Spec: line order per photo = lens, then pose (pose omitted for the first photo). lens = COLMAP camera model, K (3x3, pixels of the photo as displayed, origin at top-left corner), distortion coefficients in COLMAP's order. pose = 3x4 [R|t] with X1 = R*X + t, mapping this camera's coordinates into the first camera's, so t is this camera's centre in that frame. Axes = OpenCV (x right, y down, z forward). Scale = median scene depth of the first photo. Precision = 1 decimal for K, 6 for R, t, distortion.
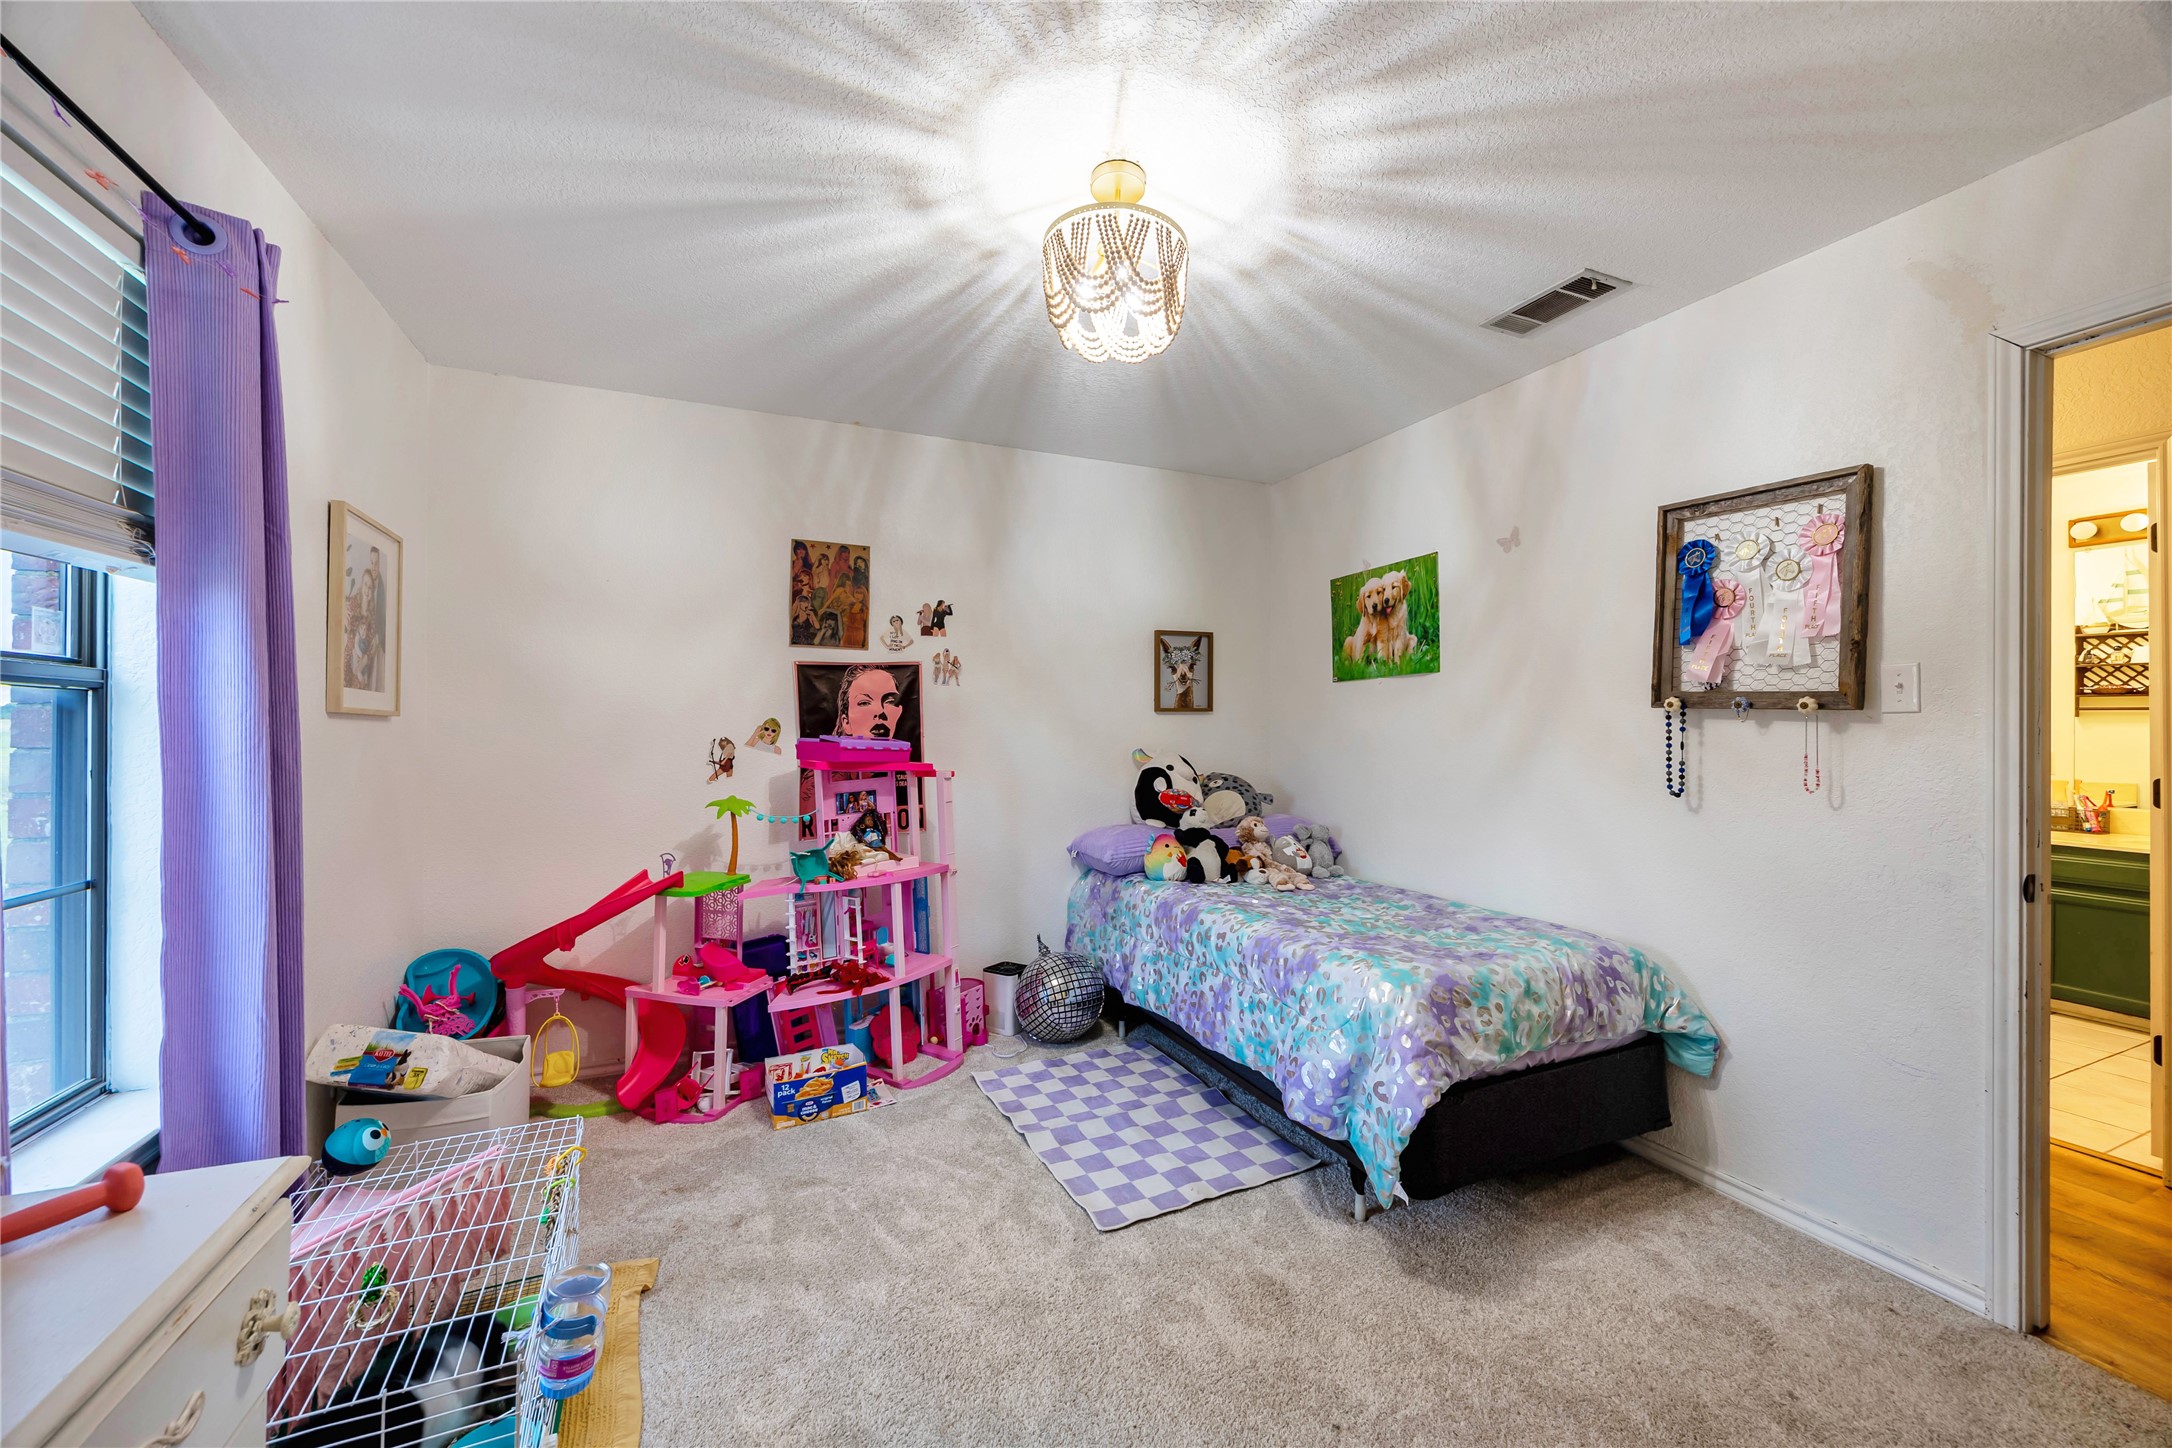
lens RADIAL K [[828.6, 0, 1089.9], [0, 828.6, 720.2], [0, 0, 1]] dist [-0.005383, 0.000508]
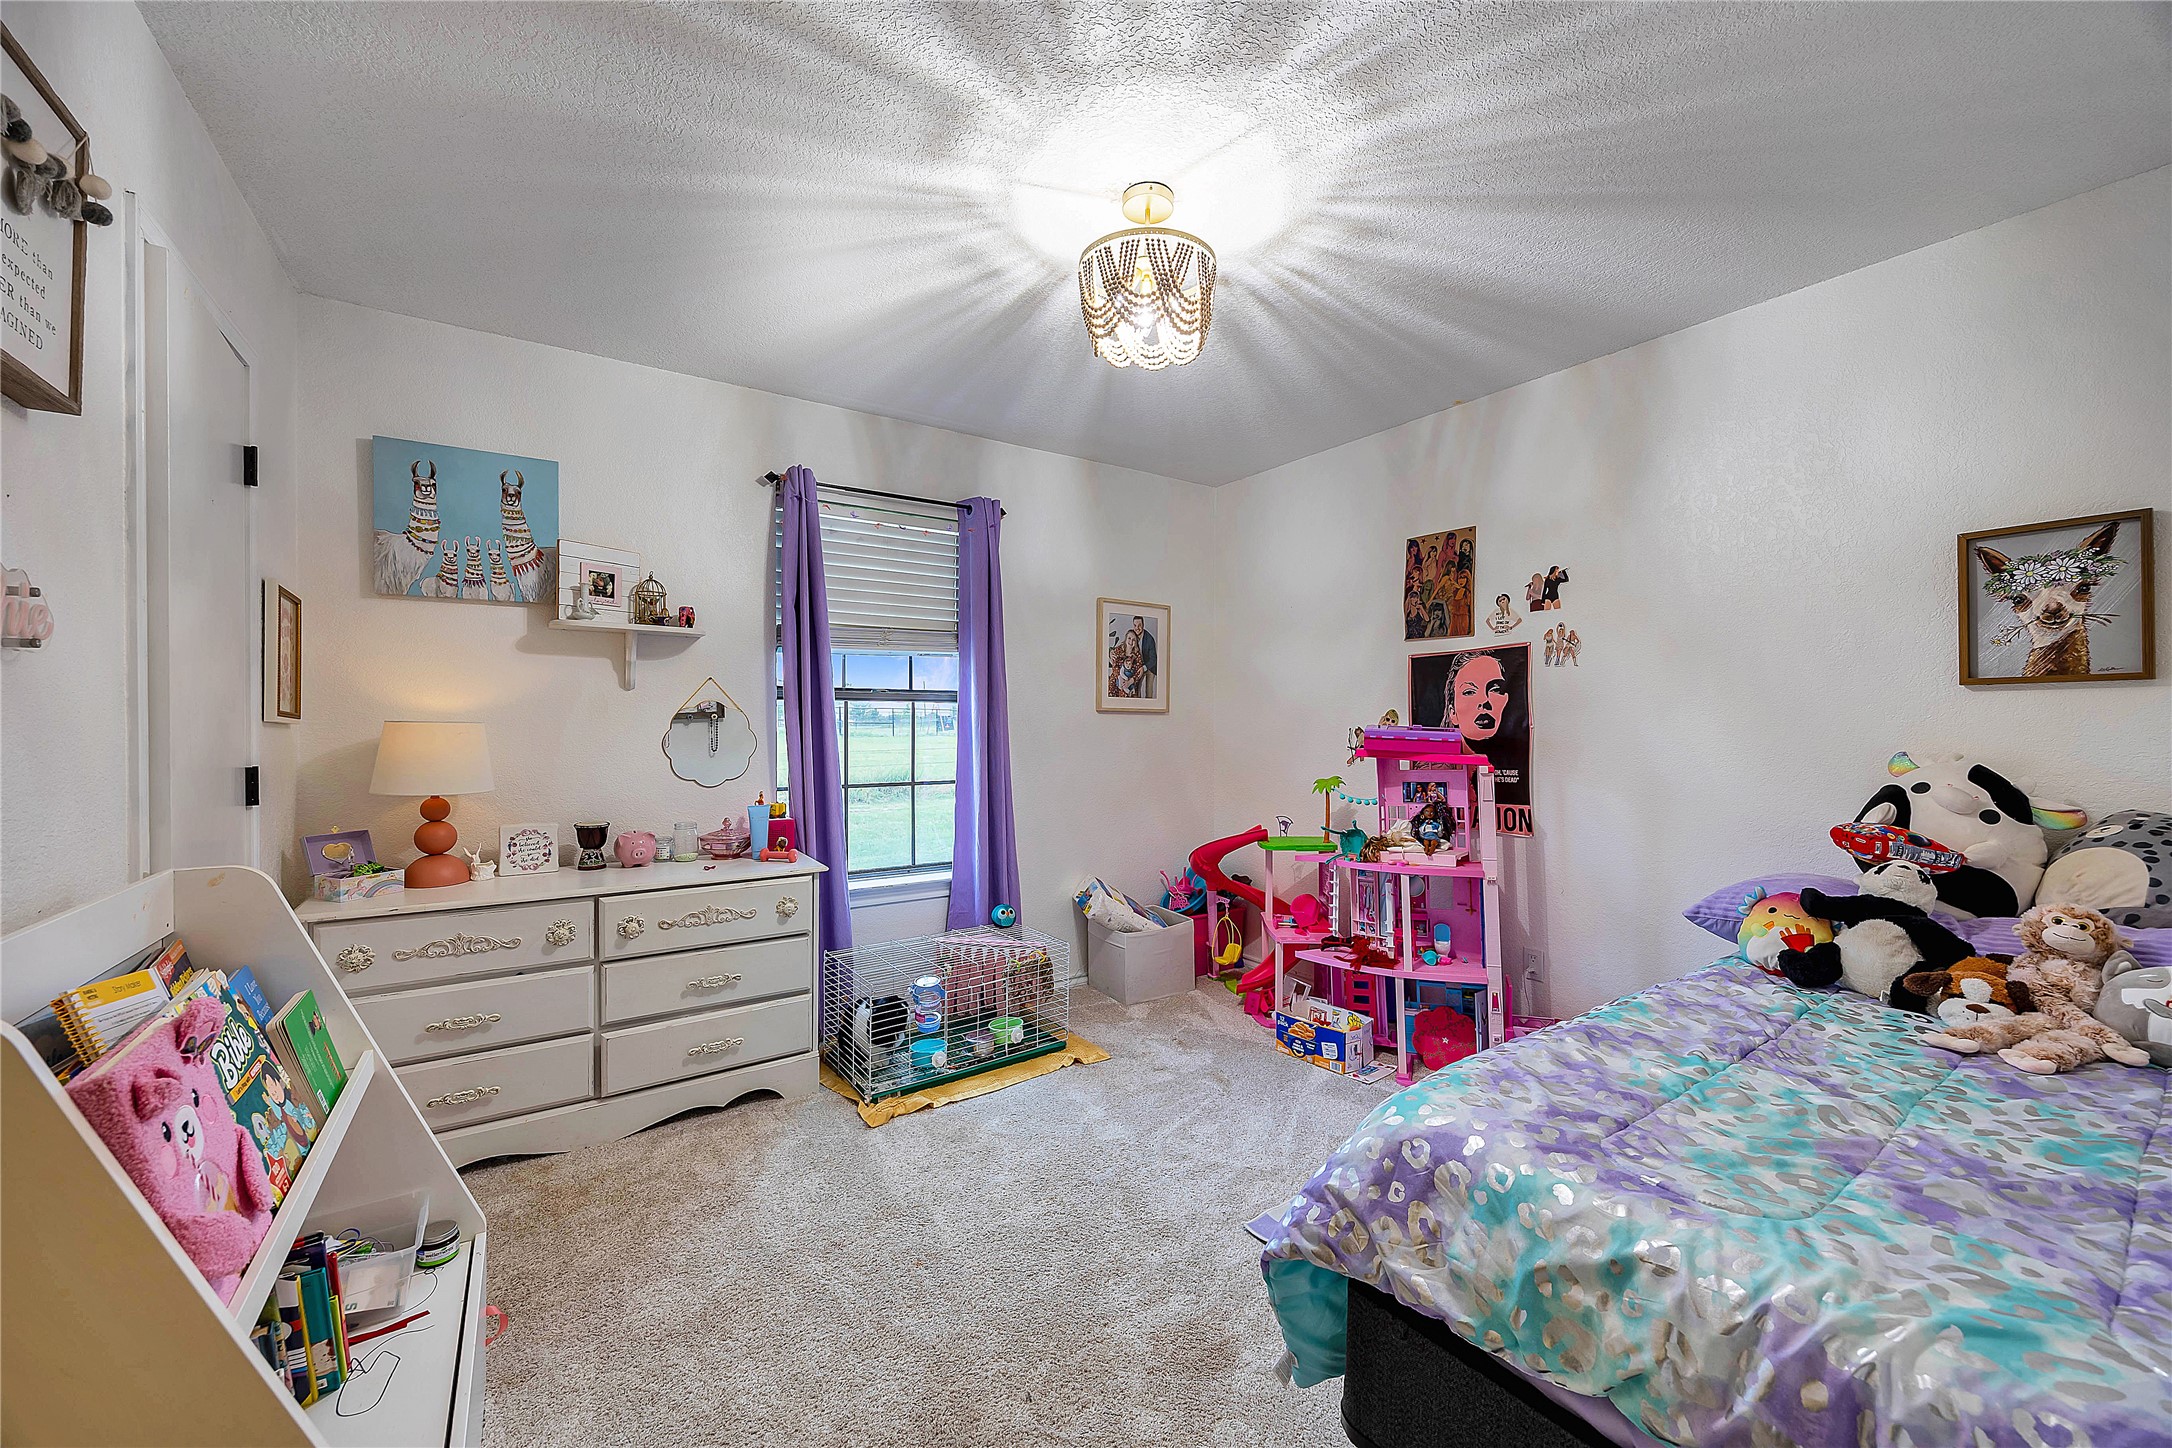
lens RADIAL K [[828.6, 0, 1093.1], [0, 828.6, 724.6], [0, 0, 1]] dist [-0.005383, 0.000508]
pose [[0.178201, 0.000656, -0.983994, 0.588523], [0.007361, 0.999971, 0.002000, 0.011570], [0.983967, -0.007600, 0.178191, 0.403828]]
...
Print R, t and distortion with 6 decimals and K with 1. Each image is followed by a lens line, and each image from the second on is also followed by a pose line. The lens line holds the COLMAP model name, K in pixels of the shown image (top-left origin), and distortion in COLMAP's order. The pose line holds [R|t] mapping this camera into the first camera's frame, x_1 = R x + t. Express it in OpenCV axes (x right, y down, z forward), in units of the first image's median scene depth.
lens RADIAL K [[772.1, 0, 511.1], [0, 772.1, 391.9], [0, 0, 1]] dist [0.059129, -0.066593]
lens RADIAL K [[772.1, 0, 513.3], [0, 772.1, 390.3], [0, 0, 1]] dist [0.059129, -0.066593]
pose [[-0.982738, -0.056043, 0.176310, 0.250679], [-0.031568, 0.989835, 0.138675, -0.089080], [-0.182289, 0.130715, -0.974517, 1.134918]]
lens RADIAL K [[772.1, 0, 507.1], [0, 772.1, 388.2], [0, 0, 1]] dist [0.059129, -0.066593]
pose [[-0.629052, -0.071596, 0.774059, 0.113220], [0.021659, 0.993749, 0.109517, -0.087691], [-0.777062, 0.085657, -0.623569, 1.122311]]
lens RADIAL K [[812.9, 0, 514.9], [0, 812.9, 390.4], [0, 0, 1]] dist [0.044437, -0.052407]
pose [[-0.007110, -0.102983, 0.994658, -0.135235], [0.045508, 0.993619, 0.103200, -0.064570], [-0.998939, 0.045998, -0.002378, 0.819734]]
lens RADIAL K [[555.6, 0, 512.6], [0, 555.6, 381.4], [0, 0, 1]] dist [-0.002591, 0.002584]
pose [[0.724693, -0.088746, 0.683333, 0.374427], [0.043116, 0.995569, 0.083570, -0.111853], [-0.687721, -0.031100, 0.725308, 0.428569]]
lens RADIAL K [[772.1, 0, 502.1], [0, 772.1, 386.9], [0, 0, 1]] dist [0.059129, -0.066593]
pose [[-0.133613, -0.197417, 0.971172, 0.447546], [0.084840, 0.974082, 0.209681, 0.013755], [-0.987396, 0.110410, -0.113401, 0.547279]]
...
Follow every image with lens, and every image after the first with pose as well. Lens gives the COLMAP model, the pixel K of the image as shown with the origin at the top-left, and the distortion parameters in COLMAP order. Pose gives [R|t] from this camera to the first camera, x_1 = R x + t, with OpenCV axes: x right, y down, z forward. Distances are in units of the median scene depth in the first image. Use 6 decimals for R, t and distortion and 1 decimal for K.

• **WHAT TO DO**
Show each line of the material that contains the word "units".

• **SOLUTION FOR THIS TASK**
Print R, t and distortion with 6 decimals and K with 1. Each image is followed by a lens line, and each image from the second on is also followed by a pose line. The lens line holds the COLMAP model name, K in pixels of the shown image (top-left origin), and distortion in COLMAP's order. The pose line holds [R|t] mapping this camera into the first camera's frame, x_1 = R x + t. Express it in OpenCV axes (x right, y down, z forward), in units of the first image's median scene depth.
Follow every image with lens, and every image after the first with pose as well. Lens gives the COLMAP model, the pixel K of the image as shown with the origin at the top-left, and the distortion parameters in COLMAP order. Pose gives [R|t] from this camera to the first camera, x_1 = R x + t, with OpenCV axes: x right, y down, z forward. Distances are in units of the median scene depth in the first image. Use 6 decimals for R, t and distortion and 1 decimal for K.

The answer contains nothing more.